▶ _Task description_
Write out an exact copy of the line containing "assign f3 = d1;" and all lines that follow it in the data below, leaving out pictures.

▶ _Data extracts_
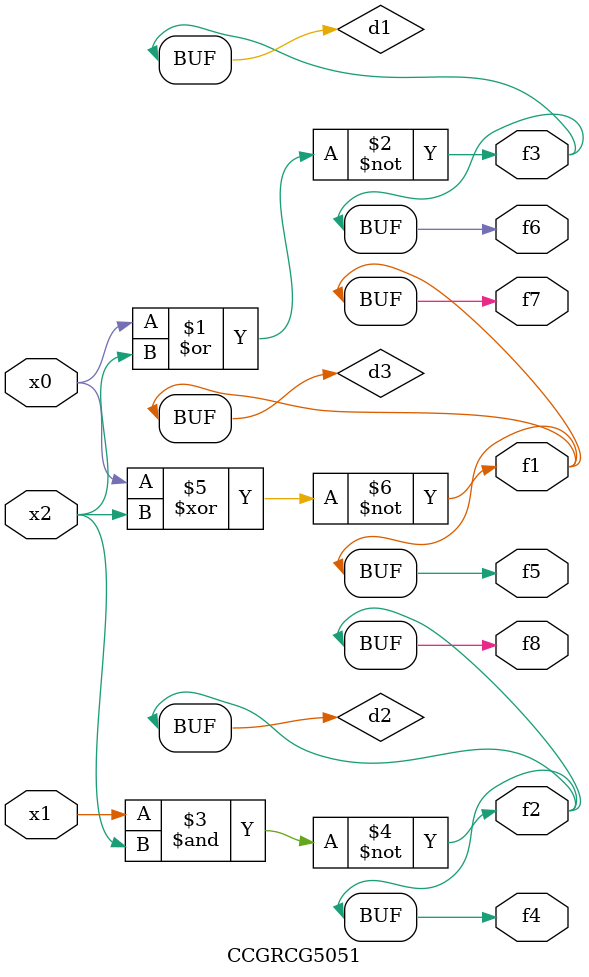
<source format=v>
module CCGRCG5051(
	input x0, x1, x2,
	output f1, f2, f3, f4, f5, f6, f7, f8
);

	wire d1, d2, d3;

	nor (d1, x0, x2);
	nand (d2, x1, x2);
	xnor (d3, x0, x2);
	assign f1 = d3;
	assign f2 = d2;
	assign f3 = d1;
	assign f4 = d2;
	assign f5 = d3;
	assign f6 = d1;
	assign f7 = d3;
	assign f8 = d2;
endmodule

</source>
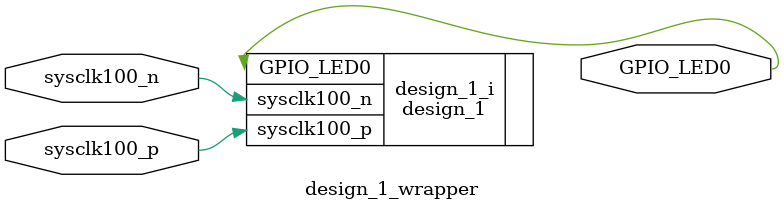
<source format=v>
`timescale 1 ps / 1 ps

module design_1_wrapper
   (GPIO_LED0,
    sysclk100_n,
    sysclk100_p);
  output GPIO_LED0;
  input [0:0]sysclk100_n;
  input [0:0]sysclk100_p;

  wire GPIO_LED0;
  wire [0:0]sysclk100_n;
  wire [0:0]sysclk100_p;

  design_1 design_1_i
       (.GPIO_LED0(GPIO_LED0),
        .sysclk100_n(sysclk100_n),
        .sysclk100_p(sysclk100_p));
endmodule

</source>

▶ _Task answer_
	assign f3 = d1;
	assign f4 = d2;
	assign f5 = d3;
	assign f6 = d1;
	assign f7 = d3;
	assign f8 = d2;
endmodule

</source>
<source format=v>
`timescale 1 ps / 1 ps

module design_1_wrapper
   (GPIO_LED0,
    sysclk100_n,
    sysclk100_p);
  output GPIO_LED0;
  input [0:0]sysclk100_n;
  input [0:0]sysclk100_p;

  wire GPIO_LED0;
  wire [0:0]sysclk100_n;
  wire [0:0]sysclk100_p;

  design_1 design_1_i
       (.GPIO_LED0(GPIO_LED0),
        .sysclk100_n(sysclk100_n),
        .sysclk100_p(sysclk100_p));
endmodule

</source>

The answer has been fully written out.